> **EXCERPT TO READ**:
Biblical narrative[]

The Bubastite Portal at Karnak, depicting a list of city states conquered by Shoshenq I in his Near Eastern military campaigns. Jerusalem does not occur in the list.[2]: 174–175

Shishak's campaign against the Kingdom of Judah and his sack of Jerusalem are recounted in the Hebrew Bible, in 1 Kings 14:25 and 2 Chronicles 12:1-12. According to these accounts, Shishak had provided refuge to Jeroboam during the later years of Solomon's reign, and upon Solomon's death, Jeroboam became king of the tribes in the north, which separated from Judah to become the Kingdom of Israel. In the fifth year of Rehoboam's reign, commonly dated ca. 926 BCE,[2] Shishak swept through Judah with a powerful army of 60,000 horsemen and 1,200 chariots, in support of Jeroboam. According to 2 Chronicles 12:3, he was supported by the Lubim (Libyans), the Sukkiim, and the Kushites ("Ethiopians" in the Septuagint).

Shishak took away treasures of the Temple of Yahweh and the king's house, as well as shields of gold which Solomon had made;[3] Rehoboam replaced them with brass ones.

According to Second Chronicles,

When Shishak king of Egypt attacked Jerusalem, he carried off the treasures of the temple of the Lord and the treasures of the royal palace. He took everything, including the gold shields Solomon had made.

> **GOAL OF THE EXERCISE**: According to the passage on Shishak's campaign, why did Shishak sweep through Judah with his army, and what earlier tie to that cause does the passage give?

> **Rows from a dataset**:

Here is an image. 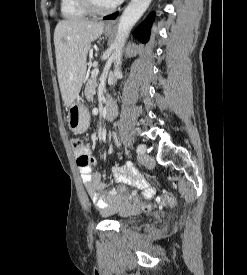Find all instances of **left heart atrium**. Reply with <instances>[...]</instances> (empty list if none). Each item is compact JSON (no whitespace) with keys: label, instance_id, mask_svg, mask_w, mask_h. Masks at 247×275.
I'll list each match as a JSON object with an SVG mask.
<instances>
[{"label":"left heart atrium","instance_id":"obj_1","mask_svg":"<svg viewBox=\"0 0 247 275\" xmlns=\"http://www.w3.org/2000/svg\"><path fill=\"white\" fill-rule=\"evenodd\" d=\"M122 0H114V4L120 3Z\"/></svg>","mask_w":247,"mask_h":275}]
</instances>
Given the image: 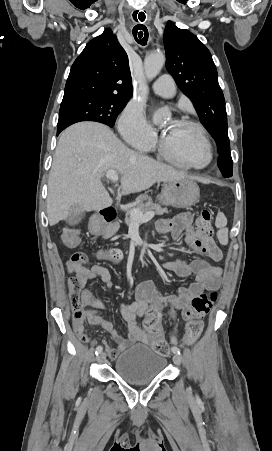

> **EXERCISE ANSWER**: Shishak swept through Judah in support of Jeroboam. He had given Jeroboam refuge during the later years of Solomon's reign. After Solomon's death, Jeroboam became king of the northern tribes, which separated from Judah to form the Kingdom of Israel.